Bauhaus-Hopkins Summer Lab

Siyu Xie: Nature’s Orientalism versus Productive Ambiguity

Saturday | June 21, 2025 | 9:30-10:15
Lounge in the University Library, Steubenstraße 6, 99423 Weimar

Abstract:
This paper examines the contested terrain of "nature" in 20th and 21st centuries’ China scholarships. Why has nature become a suspect of orientalism? A generation of scholars have positioned nature as central to Chinese art, poetry, and philosophy, with François Jullien emerging as the most influential figure, advancing the ideal of humans and nature in harmony. However, the 1990s witnessed a scholarly pushback against these interpretations. Zhang Longxi's critique argues that Jullien's conceptualization over-emphasizes differences and undermines commensurability, thus providing a skewed view of "nature" in Chinese tradition. Simultaneously, historians like Craig Clunas challenged these representations as monolithic, timeless, and decontextualized.

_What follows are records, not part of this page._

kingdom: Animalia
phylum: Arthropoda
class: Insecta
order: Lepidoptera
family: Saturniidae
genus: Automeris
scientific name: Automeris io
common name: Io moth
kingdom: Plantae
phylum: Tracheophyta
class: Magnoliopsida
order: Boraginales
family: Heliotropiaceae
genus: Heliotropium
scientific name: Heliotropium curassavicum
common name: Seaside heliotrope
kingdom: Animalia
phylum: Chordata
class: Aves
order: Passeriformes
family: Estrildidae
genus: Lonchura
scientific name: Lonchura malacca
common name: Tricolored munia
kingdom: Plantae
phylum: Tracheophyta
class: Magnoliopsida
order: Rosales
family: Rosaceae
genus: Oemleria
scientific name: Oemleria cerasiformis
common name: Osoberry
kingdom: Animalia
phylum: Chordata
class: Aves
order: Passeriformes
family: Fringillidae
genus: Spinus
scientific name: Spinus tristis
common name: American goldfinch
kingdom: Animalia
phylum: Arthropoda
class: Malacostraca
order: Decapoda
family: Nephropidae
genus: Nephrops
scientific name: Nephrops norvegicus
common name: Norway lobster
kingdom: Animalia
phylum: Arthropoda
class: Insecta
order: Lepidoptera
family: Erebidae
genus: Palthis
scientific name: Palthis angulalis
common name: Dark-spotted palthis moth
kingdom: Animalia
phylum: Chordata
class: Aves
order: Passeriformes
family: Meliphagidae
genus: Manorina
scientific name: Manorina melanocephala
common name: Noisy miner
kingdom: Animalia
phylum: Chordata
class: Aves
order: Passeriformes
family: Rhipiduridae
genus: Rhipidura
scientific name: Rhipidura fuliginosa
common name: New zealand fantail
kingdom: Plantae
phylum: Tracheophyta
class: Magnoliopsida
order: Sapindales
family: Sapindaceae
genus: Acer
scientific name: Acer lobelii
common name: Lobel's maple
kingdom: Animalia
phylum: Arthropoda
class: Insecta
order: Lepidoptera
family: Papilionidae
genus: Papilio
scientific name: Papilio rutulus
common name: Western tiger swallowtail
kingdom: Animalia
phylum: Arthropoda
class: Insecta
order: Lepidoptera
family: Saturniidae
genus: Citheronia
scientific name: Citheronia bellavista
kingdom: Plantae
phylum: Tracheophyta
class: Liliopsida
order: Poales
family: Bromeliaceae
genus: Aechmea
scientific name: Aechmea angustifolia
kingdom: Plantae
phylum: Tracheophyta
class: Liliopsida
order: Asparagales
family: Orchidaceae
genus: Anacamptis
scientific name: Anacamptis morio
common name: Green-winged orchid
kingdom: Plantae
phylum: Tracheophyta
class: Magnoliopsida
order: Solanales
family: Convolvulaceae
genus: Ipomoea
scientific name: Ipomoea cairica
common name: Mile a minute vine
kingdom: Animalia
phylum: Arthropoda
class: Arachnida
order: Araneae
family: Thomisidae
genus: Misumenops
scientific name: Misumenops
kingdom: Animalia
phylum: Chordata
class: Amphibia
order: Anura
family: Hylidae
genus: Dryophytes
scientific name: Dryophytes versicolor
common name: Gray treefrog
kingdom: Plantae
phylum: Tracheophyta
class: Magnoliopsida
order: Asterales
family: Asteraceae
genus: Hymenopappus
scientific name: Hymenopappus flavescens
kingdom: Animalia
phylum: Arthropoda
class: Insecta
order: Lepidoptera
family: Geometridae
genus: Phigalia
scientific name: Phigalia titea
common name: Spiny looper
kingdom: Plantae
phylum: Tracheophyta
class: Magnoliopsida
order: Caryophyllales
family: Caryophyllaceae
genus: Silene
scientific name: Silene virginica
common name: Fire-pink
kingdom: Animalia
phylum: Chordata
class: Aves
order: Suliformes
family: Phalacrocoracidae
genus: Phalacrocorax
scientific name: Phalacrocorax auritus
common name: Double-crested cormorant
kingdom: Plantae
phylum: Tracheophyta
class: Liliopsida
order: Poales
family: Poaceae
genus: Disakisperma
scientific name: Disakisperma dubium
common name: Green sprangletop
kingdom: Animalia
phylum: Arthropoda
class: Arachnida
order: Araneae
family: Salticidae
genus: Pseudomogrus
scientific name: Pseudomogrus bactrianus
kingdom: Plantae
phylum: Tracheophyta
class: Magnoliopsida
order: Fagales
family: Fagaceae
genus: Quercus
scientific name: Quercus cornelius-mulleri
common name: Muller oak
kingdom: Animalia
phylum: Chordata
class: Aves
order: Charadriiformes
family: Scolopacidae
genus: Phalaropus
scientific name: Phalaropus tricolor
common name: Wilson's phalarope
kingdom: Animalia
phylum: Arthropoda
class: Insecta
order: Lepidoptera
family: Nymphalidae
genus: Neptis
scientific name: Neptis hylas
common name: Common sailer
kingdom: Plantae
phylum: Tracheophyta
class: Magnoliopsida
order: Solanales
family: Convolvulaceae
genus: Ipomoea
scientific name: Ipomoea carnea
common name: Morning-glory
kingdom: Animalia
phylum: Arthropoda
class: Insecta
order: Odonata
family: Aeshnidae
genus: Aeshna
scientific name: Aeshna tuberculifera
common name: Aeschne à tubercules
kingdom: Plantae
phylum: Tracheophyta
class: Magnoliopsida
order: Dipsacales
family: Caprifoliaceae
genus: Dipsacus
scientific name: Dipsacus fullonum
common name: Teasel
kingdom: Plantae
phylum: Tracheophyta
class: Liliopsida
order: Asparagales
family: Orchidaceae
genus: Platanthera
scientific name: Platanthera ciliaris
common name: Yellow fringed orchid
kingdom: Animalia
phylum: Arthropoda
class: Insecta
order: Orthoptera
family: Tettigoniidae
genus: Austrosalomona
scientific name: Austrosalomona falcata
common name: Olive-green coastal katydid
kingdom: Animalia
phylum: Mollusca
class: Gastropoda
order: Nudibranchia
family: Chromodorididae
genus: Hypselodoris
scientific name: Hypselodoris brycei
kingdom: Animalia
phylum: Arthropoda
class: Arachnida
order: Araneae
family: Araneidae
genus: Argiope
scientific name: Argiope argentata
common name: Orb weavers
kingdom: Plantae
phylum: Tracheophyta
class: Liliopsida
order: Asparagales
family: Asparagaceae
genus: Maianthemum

Critiques ask if the promotion of nature in certain contexts potentially reinforces orientalist frameworks. These pushbacks decentered scholarly attention from the abstract nature to historical agencies, socio-economic and cultural specificities. By mapping these scholarly debates across the 20th and 21st centuries, this paper interrogates why the concept of nature in Chinese contexts continues to be revisited and remains intellectually productive despite, or perhaps because of, its contested status.